Following a little research I decided to fish the ebb down from mid tide and the early part of the flood. My two hook flapper rigs were tweaked to include four small yellow beads on each hooklink with size 4 and 6 aberdeen hooks baited with lugworm. For anyone in the area I must recommend ordering your bait from Brights of Sheringham as on both trips bait quality has been excellent.
I decided to fish closer in than on my last trip as flounder can often be found between twenty and forty yards out.
Interestingly the flood tide produced only one dab and an undersized bass, but as the tide grew in strength pin whiting became a decided nuisance. I cast around on one rod but to little avail. I also failed to get a decent photo of a seal despite one popping its head up and doing a "song and dance" within twenty feet of me!
Amazing to think that tides are created by the relative positions of the moon, the sun and the earth and the gravitational pull these celestial bodies exert on the sea. The spring and Autumn equinoxes see the sun, moon and the earth in alignment and the combined pull on the water leads to the largest spring tides of the year (that is when the difference in water level between high and low water is at its greatest).
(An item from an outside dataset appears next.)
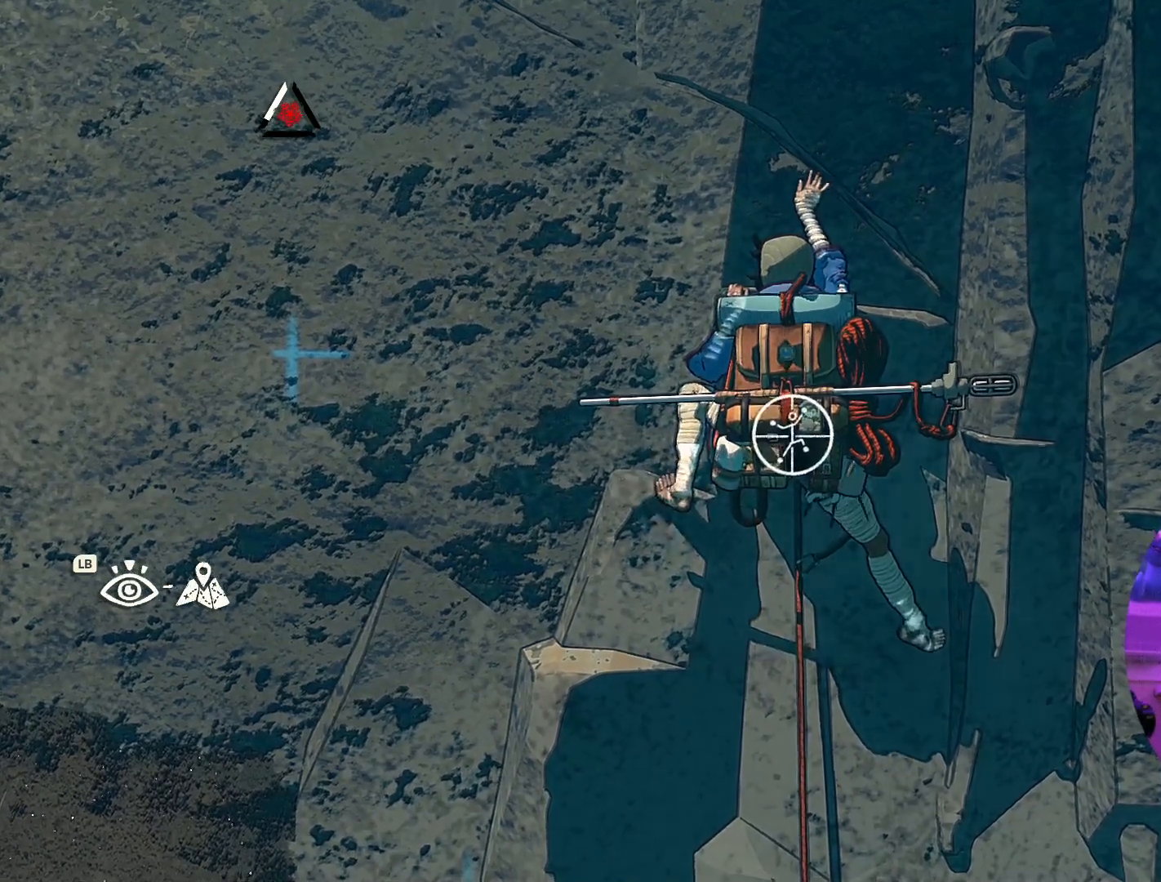
{"buttons": [], "left_stick": "center", "right_stick": "down", "events": [[117, "R1", "up"], [333, "right_stick", "down"]]}
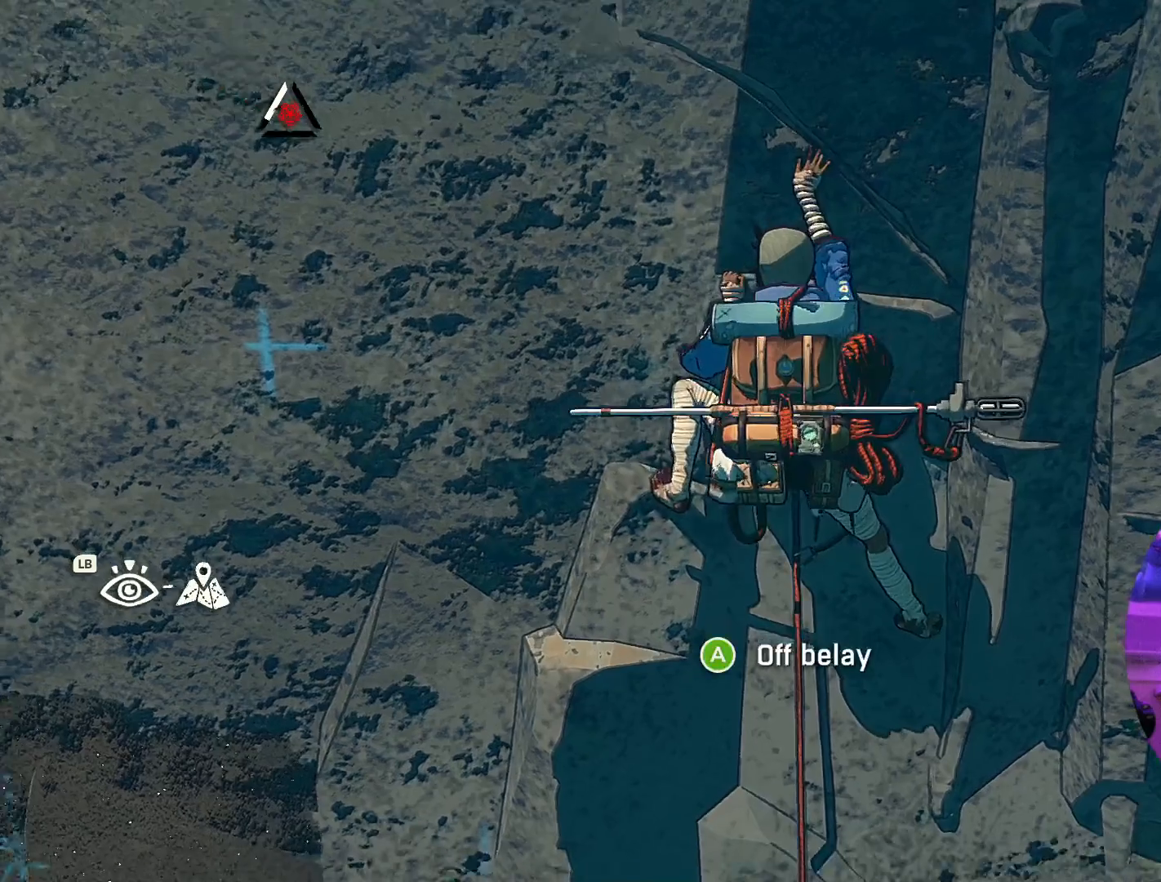
{"buttons": ["R1"], "left_stick": "center", "right_stick": "center", "events": [[150, "right_stick", "center"], [417, "R1", "down"]]}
High tide will occur around 50 minutes later each day as the moon travels around the earth. Surely a case could be made for reorganising time to fit the natural cycle of things!
Enough on tides, how can you tell flounders and dabs apart? Dabs are a small flatfish rarely weighing more than a pound, whereas flounders are sometimes caught at weights in excess of three pounds.
Both fish can be variable in colour and the dabs I caught today varied from a light brown to a darker brown/green mottling. The easiest way to tell the difference is to rub the fish along the back from tail to head, the dab is rough and the flounder smooth. In addition the lateral line of the dab curves around the pectoral fin in a semi circle.